Laut ehemaligen Bundesbeamten beruht die Vermeidung gezielter Angriffe auf Amerikaner durch Kartellen weniger auf Ideologie und mehr in . Hoch profilierte Angriffe auf US-Bürger können intensive Medienberichterstattung, diplomatische Spannungen und verstärkte Strafverfolgungsoperationen hervorrufen, die das Schmuggelnetz stören.
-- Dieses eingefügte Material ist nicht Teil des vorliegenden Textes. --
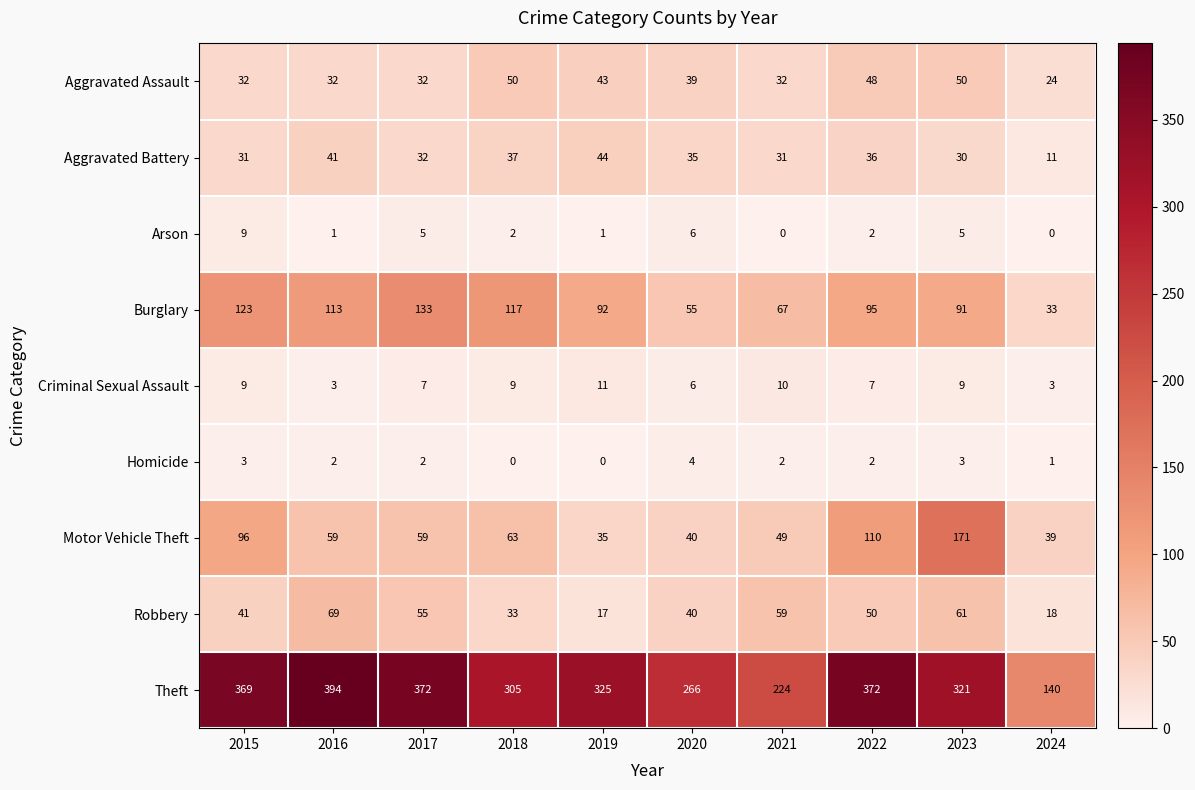

What is the sum of all Criminal Sexual Assault values?

74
Der Direktor General des National Citizen Observatory, Francisco Rivas, sagte gegenüber Digital: „Drogenhändler haben viel größere Angst vor dem Angriff auf einen Ausländer als auf einen Mexikaner, weil Verbrechen gegen Ausländer von den mexikanischen Behörden viel strenger verfolgt werden. Der größere Mediendruck, wenn das Opfer ein Ausländer ist, schafft mehr Anreize für die Polizei und Staatsanwälte, eine Entführung, Erpressung, Vermissing oder Tötung zu untersuchen.“
„In Mexiko hängen mehr als 90 % der vorsätzlichen Tötungen und Vermissungen mit Personen zusammen, die einen bestimmten Kontakt zu den Kartellen hatten, hauptsächlich aus geschäftlichen Gründen. Die Probleme, die Touristen in Mexiko haben, sind die gleichen wie in Miami, London, Rom oder Paris: Raubüberfälle, Betrug und sogar einige Erpressungen, aber diese sind proportional marginal. Die meisten Verbrechen in Mexiko werden von Mexikanern erlitten, und die meisten Gewaltverbrechen betreffen mexikanische Opfer, die mit Kartellen verbunden sind“, sagte er.
Obwohl Millionen von Amerikanern jedes Jahr ohne Zwischenfälle nach Mexiko reisen, betonen Strafverfolgungsbeamte, dass kriminelle Gewalt in Regionen, in denen Kartellen operieren, nach wie vor weit verbreitet ist.
Behörden auf beiden Seiten der Grenze betonen, dass die Entscheidungsfindung von Kartellen durch finanzielle Anreize und Überlebenskalkulationen getrieben wird. Handlungen, die als wahrscheinlich gelten, eine direkte Vergeltung der USA auszulösen, werden von Analysten weithin als kontraproduktiv für diese Interessen angesehen.